Restate the full listing word for word; images stay out of it.

Top of Data extract

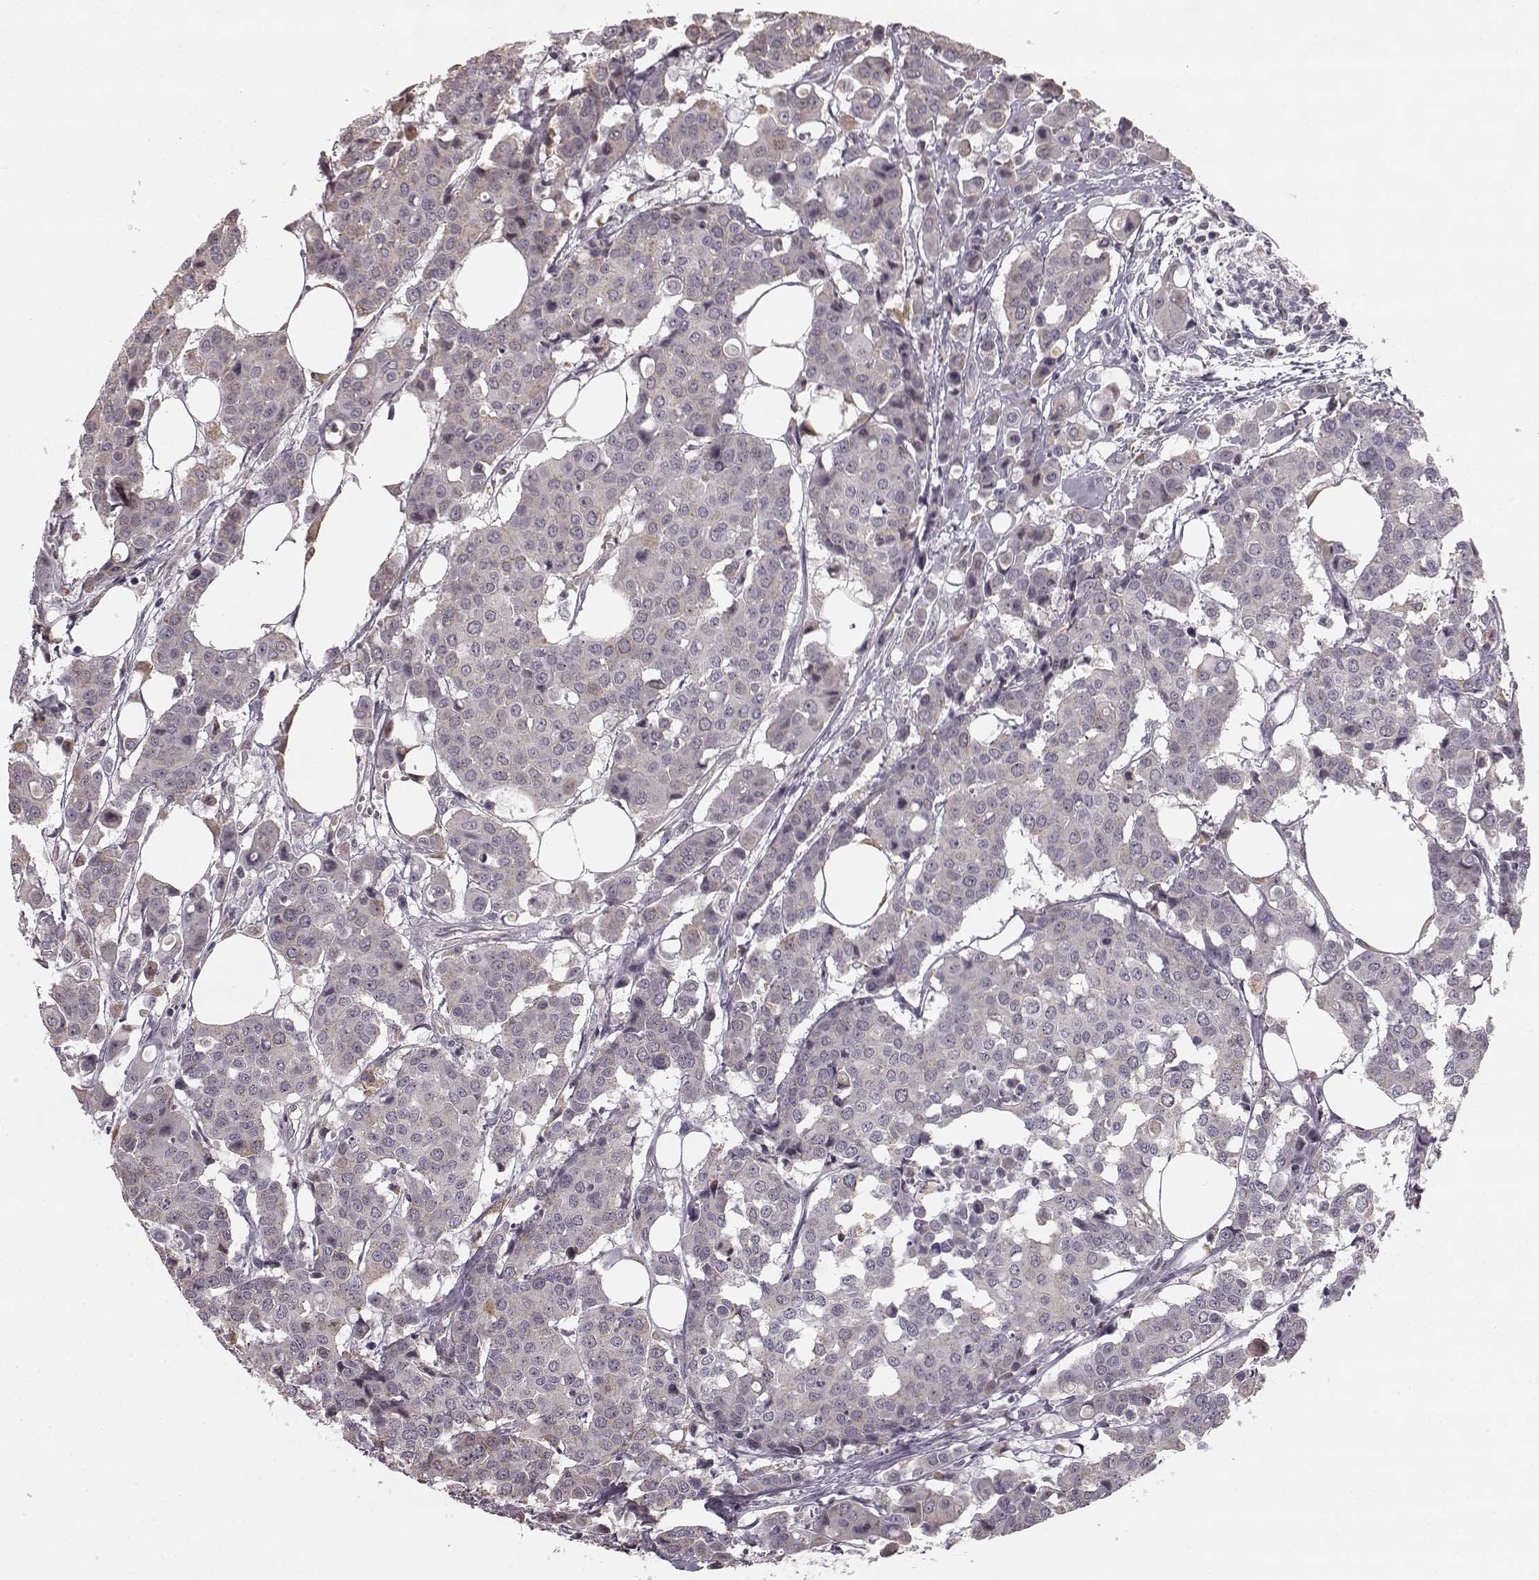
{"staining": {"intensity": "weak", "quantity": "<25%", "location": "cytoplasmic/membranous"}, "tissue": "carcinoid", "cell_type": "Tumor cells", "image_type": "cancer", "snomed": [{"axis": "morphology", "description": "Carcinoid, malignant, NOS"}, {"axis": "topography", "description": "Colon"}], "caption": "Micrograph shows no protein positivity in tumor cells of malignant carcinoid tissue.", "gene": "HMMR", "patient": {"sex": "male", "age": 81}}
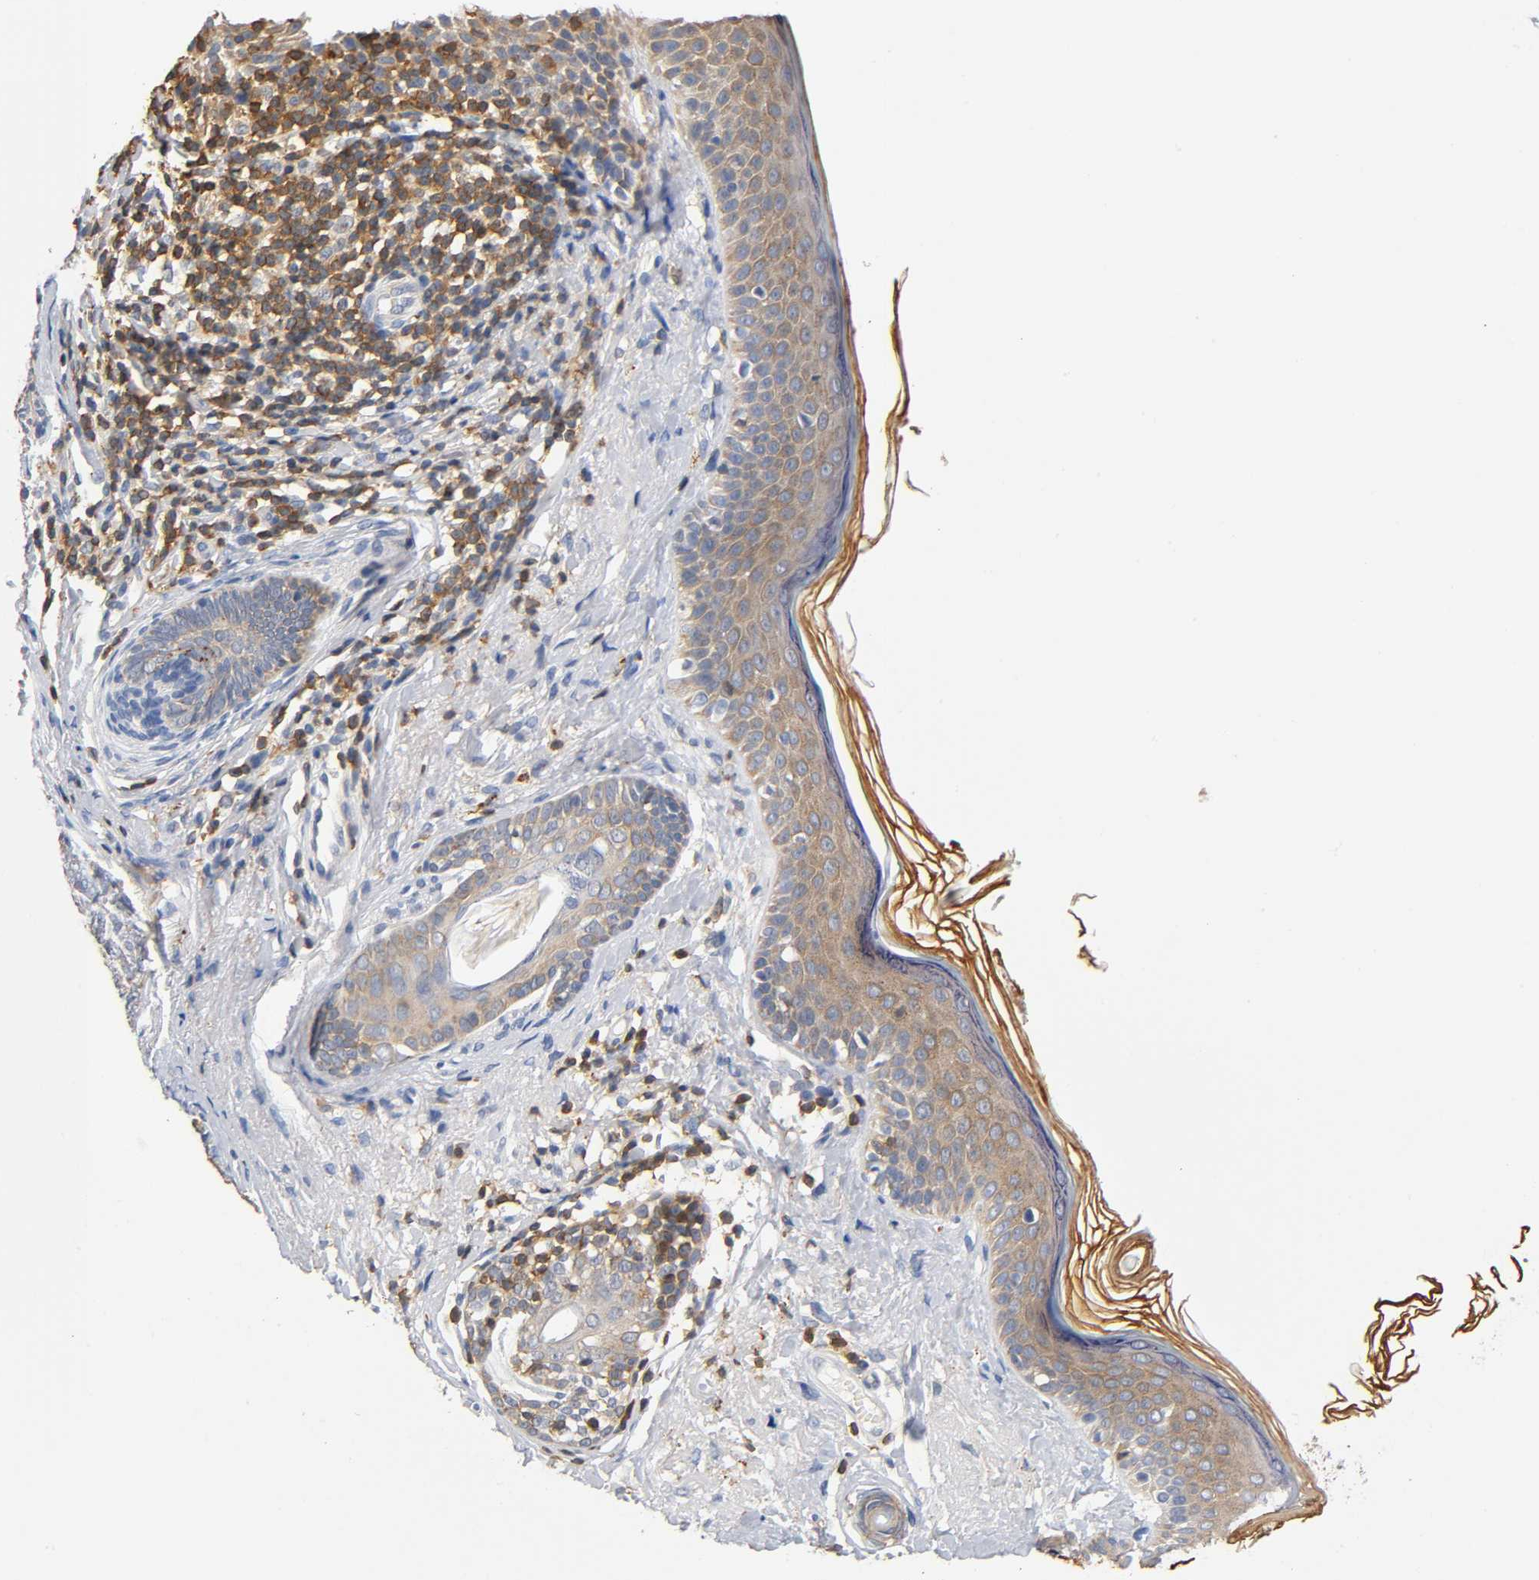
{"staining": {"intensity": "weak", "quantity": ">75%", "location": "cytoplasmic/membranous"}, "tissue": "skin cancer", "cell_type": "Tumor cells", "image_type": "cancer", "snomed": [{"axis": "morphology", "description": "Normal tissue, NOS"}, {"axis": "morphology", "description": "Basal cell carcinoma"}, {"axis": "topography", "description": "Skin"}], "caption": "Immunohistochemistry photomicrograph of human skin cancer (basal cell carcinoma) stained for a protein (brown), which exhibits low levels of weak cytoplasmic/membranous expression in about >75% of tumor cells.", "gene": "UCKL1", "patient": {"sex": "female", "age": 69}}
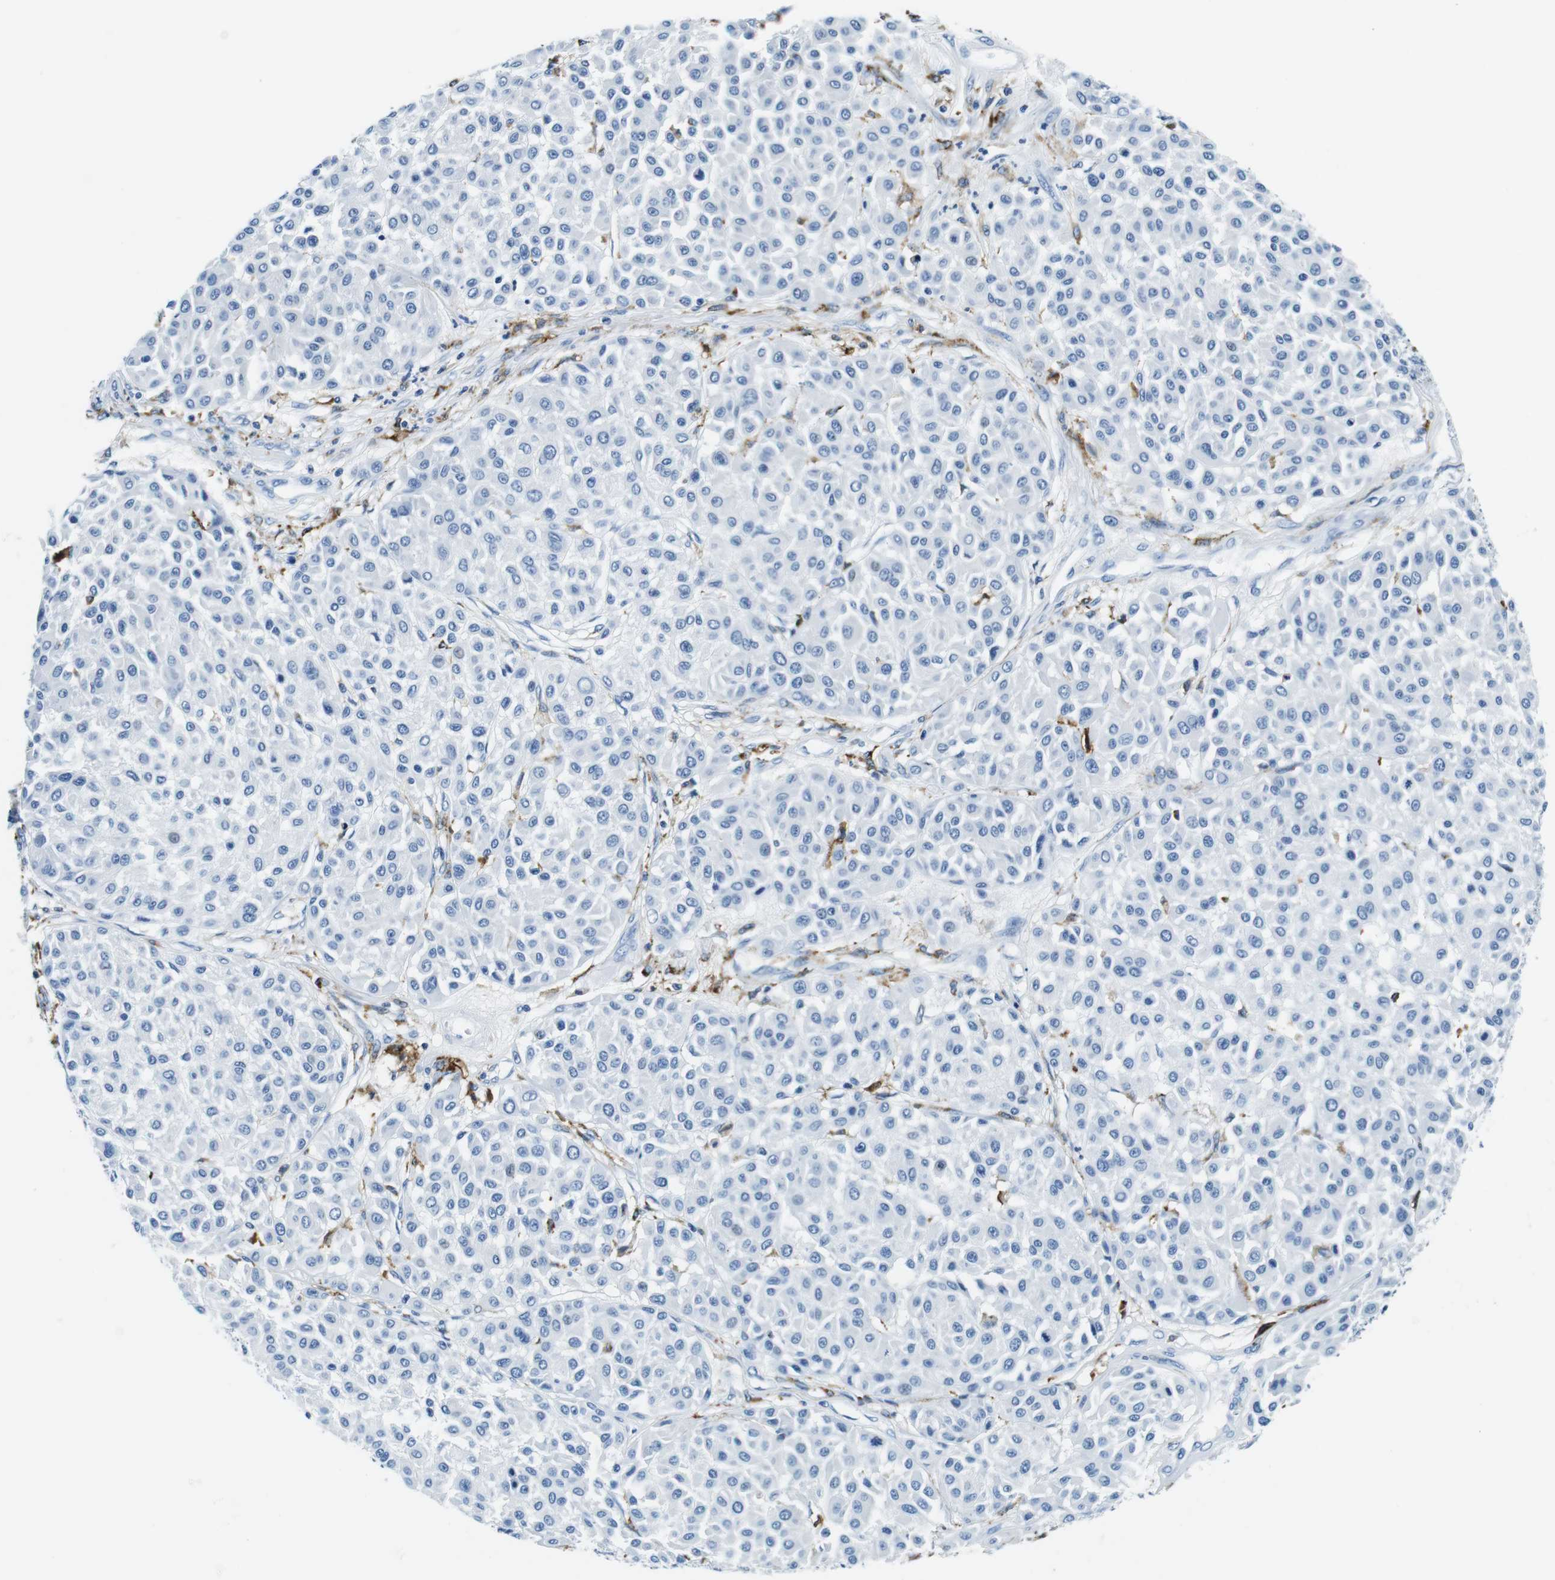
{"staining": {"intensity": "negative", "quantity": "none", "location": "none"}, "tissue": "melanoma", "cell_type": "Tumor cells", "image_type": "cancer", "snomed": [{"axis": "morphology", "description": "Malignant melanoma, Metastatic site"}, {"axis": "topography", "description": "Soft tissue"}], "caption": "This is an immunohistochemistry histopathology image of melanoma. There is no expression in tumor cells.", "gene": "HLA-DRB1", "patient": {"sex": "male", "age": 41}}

Bottom of Data extract

• The answer:
{"staining": {"intensity": "weak", "quantity": "<25%", "location": "cytoplasmic/membranous"}, "tissue": "carcinoid", "cell_type": "Tumor cells", "image_type": "cancer", "snomed": [{"axis": "morphology", "description": "Carcinoid, malignant, NOS"}, {"axis": "topography", "description": "Colon"}], "caption": "Micrograph shows no protein positivity in tumor cells of malignant carcinoid tissue.", "gene": "HMMR", "patient": {"sex": "male", "age": 81}}
{"staining": {"intensity": "weak", "quantity": ">75%", "location": "cytoplasmic/membranous"}, "tissue": "skin cancer", "cell_type": "Tumor cells", "image_type": "cancer", "snomed": [{"axis": "morphology", "description": "Normal tissue, NOS"}, {"axis": "morphology", "description": "Basal cell carcinoma"}, {"axis": "topography", "description": "Skin"}], "caption": "Immunohistochemistry photomicrograph of human skin cancer (basal cell carcinoma) stained for a protein (brown), which exhibits low levels of weak cytoplasmic/membranous expression in about >75% of tumor cells.", "gene": "UCKL1", "patient": {"sex": "female", "age": 69}}
{"staining": {"intensity": "negative", "quantity": "none", "location": "none"}, "tissue": "melanoma", "cell_type": "Tumor cells", "image_type": "cancer", "snomed": [{"axis": "morphology", "description": "Malignant melanoma, Metastatic site"}, {"axis": "topography", "description": "Soft tissue"}], "caption": "This is an immunohistochemistry histopathology image of melanoma. There is no expression in tumor cells.", "gene": "HLA-DRB1", "patient": {"sex": "male", "age": 41}}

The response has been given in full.